Não é necessário ser escritora para rabiscar algumas linhas. Se até Martha Medeiros diz começar um texto espalhando “frases de qualquer jeito” e soltando “umas ideias mal alinhavadas”, conforme narra em recente crônica, meras mortais também podem.

Também não precisa ter nenhum propósito além de materializar o que passa pela mente. Pode até escrever e apagar depois; não tem que mostrar para ninguém. O objetivo é colocar os sentimentos para fora, o que ajudará a organizá-los e a refletir sobre eles. É como uma catarse. Depois da escrita, libertamos parte da emoção negativa. E pensamentos obsessivos perdem força. É como anotar um compromisso na agenda: você sabe que não precisa mais se preocupar em lembrar dele.

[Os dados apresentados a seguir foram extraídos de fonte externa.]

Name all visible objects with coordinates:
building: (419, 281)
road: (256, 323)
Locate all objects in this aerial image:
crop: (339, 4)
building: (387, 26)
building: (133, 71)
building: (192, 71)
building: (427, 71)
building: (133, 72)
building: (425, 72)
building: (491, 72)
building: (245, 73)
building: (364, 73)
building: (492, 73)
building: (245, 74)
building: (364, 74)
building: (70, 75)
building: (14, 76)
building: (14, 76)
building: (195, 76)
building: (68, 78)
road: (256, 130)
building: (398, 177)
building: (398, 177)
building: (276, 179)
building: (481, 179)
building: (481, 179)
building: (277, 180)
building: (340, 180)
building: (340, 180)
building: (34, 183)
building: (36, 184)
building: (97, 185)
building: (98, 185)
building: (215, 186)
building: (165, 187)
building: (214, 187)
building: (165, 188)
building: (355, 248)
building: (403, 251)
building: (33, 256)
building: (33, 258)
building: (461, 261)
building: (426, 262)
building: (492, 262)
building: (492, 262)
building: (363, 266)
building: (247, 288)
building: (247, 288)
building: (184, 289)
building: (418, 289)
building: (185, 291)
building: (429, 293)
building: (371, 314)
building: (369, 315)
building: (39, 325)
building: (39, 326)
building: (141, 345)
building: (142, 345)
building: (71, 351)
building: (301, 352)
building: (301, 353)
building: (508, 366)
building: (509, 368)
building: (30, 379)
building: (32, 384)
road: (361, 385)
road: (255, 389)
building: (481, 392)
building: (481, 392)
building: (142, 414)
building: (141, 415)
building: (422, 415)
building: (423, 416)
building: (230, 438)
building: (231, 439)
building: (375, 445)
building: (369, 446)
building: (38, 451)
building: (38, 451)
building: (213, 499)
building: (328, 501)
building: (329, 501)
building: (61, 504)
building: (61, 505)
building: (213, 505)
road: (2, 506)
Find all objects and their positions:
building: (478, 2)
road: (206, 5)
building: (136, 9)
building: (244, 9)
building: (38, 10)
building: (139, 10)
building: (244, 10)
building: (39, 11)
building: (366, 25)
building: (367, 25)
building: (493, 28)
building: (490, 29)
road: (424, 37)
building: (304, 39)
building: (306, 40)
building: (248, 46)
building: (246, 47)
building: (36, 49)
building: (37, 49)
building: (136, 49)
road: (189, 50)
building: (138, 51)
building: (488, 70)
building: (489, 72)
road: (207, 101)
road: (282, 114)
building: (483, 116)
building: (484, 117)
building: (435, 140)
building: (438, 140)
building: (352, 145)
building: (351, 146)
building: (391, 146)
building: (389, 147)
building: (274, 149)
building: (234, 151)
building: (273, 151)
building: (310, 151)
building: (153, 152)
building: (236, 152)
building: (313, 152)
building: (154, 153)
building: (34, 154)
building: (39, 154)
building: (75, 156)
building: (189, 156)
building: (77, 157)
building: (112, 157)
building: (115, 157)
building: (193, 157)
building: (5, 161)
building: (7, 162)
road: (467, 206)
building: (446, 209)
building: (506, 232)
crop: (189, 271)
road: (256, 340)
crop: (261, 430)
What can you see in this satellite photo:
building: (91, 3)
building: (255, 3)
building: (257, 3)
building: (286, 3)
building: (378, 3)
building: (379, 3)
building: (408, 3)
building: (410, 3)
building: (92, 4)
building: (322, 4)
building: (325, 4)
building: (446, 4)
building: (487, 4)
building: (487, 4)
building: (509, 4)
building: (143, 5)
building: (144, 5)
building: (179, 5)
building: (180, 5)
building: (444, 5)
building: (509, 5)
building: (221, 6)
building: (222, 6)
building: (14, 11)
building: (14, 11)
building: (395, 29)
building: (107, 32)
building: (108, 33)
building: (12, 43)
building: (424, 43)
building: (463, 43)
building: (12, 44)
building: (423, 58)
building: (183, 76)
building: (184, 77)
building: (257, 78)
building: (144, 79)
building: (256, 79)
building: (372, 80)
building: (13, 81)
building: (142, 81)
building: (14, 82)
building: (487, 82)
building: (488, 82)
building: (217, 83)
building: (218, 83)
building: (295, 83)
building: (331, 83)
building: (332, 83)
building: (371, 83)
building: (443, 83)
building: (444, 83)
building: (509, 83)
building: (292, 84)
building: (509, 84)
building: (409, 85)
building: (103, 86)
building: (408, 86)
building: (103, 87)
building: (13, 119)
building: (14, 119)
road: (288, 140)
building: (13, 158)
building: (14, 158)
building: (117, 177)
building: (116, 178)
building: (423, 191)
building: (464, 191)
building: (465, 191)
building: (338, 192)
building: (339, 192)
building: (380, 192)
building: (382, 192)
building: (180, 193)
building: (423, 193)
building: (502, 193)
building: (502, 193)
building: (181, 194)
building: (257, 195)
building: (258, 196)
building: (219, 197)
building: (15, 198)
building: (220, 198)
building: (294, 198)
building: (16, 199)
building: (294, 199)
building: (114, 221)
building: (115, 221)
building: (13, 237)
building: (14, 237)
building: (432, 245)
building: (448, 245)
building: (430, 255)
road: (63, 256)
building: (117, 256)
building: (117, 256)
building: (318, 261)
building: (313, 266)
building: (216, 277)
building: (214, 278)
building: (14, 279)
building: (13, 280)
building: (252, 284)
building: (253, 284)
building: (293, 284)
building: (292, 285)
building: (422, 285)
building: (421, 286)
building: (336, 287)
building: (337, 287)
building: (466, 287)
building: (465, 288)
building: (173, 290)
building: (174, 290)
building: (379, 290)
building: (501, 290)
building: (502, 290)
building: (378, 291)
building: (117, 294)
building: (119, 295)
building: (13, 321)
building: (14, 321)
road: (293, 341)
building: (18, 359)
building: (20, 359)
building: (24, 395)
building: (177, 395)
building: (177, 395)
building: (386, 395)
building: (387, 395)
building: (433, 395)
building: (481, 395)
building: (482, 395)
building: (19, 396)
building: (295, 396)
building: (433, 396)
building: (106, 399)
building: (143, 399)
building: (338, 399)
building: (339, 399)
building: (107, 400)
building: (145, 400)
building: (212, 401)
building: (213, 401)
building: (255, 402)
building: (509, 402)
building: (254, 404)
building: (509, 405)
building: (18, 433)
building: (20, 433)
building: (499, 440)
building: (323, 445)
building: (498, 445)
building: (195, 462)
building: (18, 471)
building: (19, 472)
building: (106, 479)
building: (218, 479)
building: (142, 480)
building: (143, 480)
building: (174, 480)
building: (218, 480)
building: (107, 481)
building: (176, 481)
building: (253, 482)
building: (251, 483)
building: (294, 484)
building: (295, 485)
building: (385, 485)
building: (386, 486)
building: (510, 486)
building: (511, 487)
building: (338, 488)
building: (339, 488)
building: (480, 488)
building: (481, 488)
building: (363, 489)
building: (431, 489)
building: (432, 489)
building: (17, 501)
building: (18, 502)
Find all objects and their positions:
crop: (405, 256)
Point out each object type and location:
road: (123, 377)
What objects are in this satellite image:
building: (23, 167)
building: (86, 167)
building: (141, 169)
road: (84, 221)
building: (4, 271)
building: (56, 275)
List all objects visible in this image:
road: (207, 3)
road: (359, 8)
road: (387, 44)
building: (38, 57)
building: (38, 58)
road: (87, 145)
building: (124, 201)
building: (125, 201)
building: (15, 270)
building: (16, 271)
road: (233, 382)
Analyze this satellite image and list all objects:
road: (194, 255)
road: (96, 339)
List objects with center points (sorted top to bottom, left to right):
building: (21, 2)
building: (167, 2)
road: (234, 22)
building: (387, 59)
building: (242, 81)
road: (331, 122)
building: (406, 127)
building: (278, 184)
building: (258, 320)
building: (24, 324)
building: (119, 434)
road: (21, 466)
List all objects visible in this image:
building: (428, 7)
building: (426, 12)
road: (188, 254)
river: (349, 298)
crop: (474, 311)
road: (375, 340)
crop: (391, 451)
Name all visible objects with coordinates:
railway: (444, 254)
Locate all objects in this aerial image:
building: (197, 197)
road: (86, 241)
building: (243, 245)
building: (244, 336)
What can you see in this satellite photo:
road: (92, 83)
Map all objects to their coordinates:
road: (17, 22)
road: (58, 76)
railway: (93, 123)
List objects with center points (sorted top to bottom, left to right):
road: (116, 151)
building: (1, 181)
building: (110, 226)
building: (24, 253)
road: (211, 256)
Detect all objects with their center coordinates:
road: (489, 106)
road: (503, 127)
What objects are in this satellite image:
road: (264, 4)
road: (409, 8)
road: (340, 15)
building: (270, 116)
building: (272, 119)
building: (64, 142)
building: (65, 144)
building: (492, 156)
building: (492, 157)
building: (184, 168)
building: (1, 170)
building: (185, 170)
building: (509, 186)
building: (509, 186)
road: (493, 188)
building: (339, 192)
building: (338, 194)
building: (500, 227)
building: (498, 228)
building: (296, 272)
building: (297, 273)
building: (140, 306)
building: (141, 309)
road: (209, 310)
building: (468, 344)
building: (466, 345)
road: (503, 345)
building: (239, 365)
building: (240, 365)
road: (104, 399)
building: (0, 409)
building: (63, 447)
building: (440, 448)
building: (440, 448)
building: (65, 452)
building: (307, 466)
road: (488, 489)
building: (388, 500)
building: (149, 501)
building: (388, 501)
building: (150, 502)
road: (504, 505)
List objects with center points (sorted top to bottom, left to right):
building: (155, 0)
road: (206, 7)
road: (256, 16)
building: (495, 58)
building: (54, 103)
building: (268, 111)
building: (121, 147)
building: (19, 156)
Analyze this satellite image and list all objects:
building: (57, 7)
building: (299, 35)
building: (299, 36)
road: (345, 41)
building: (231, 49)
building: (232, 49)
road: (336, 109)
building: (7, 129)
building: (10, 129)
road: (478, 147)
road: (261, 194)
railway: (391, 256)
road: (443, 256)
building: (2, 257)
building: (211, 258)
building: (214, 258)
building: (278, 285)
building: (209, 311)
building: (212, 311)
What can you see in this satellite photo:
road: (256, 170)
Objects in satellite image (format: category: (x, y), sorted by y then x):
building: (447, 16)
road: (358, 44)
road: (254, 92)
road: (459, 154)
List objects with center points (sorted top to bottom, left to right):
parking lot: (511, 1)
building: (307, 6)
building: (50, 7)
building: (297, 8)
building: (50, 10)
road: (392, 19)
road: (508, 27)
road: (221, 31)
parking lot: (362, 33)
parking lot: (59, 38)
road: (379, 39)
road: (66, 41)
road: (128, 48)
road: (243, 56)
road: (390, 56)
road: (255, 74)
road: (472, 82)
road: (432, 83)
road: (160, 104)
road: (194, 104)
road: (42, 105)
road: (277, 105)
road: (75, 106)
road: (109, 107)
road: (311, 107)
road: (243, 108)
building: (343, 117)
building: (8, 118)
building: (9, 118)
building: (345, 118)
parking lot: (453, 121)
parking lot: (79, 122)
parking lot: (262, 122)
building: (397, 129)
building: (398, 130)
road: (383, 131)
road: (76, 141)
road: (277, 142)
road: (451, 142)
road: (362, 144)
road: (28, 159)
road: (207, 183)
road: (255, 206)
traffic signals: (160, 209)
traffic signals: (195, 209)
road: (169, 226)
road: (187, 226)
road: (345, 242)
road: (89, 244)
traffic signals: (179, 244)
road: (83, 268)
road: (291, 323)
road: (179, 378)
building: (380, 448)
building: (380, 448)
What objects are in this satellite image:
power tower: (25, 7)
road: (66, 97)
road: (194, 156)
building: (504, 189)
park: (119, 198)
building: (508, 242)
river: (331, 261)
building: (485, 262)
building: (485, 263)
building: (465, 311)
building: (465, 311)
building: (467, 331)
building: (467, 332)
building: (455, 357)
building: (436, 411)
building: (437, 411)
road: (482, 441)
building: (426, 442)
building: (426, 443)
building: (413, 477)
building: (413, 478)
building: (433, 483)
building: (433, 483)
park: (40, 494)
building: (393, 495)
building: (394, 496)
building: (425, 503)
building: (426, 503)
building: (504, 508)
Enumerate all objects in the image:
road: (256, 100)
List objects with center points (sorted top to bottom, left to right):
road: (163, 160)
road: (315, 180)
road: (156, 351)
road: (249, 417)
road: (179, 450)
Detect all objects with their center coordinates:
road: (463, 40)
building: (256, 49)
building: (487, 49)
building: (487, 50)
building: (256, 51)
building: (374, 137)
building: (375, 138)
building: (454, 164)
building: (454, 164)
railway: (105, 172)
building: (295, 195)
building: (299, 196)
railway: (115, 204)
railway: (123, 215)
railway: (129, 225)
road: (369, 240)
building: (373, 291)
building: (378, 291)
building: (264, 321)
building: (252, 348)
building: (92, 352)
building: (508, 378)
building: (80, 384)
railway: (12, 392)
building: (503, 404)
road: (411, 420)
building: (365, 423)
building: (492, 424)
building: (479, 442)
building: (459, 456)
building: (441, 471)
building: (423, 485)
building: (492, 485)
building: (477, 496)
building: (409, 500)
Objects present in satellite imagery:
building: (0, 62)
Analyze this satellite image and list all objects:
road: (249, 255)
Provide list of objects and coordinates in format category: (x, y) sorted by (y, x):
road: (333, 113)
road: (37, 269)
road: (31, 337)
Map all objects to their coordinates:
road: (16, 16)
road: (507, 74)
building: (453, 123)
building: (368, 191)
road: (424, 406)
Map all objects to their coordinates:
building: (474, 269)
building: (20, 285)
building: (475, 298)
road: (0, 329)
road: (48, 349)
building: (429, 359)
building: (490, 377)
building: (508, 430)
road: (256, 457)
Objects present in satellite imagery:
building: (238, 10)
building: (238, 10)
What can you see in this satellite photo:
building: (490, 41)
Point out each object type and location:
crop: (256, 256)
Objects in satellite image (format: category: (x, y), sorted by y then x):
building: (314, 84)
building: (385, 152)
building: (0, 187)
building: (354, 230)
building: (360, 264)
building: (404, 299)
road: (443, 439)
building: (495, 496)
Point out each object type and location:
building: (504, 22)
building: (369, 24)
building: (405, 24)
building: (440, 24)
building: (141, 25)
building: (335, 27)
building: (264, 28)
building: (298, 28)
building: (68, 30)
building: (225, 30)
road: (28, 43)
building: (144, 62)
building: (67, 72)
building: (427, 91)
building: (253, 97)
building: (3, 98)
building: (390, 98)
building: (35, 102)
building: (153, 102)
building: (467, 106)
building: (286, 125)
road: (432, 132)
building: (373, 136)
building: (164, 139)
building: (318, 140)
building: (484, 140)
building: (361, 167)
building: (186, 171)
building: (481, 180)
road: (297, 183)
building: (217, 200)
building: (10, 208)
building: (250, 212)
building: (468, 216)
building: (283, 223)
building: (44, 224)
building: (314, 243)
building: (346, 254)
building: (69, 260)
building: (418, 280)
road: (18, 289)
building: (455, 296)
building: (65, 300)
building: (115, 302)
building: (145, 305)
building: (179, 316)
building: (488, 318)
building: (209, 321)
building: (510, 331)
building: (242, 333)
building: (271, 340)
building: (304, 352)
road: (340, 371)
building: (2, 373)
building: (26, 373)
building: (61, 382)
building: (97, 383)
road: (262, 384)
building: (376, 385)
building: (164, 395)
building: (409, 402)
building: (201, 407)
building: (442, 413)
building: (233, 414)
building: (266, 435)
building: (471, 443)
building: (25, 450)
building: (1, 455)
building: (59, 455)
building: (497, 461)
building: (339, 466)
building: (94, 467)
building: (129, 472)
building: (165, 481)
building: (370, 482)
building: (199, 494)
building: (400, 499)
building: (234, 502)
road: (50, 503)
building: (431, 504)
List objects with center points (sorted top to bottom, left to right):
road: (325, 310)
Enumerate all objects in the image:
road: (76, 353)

Neste exercício de autoconhecimento, um alerta: não necessariamente você encontrará respostas conclusivas, e ainda poderá encher-se de mais perguntas - o que pode ser produtivo! Ter certezas sobre tudo na vida não é coisa deste planeta, do contrário não teríamos de renascer tantas vezes até atingirmos um certo grau evolutivo.


Se você chegou até aqui, é porque perdoou mais uma autora que, vez ou outra, decide escrever sobre a escrita. Foi o caso de Martha, e é também o da jornalista e escritora Ana Holanda, autora do livro “Como se encontrar na escrita”. Recomendo a leitura a quem deseja se conhecer através da escrita afetuosa e mesmo a quem gostaria de escrever qualquer tipo de texto (até e-mail, artigo, relatório), para si e para os outros, com envolvimento ou, como ela diz, com “alma”.

Por meio da escrita, podemos desenvolver o controle das emoções. É o que propõe Fabrício Carpinejar em seu curso “Cura pela escrita”, lançado em setembro. Para o jornalista e poeta, ao escrever, é possível se reconciliar com o passado e assumir o controle da própria história.

Lidar com os próprios sentimentos requer coragem - coisa que muita gente que precisa de terapia e não faz não tem. O resultado de olhar para si mesma no ato aparentemente simples de escrever pode ser ver suas aflições, ansiedades e inseguranças lhe deixarem viver com mais leveza. Para mim, o tempo entre o pensamento e o passeio da caneta no papel causam uma espécie de alívio.

Você pode presumir que não terá tempo para um momento consigo mesma. Ou que não surgirá nada para escrever. Ou que as palavras não têm todo esse poder. Ou que essa escrita é como manter um diário, coisa de menina e adolescente. Pode continuar achando, mas tente. Comece contando seu dia, e logo as sensações se desprendem do seu peito e passam para a tela. O melhor lugar para deixar nossos problemas sossegarem é no papel.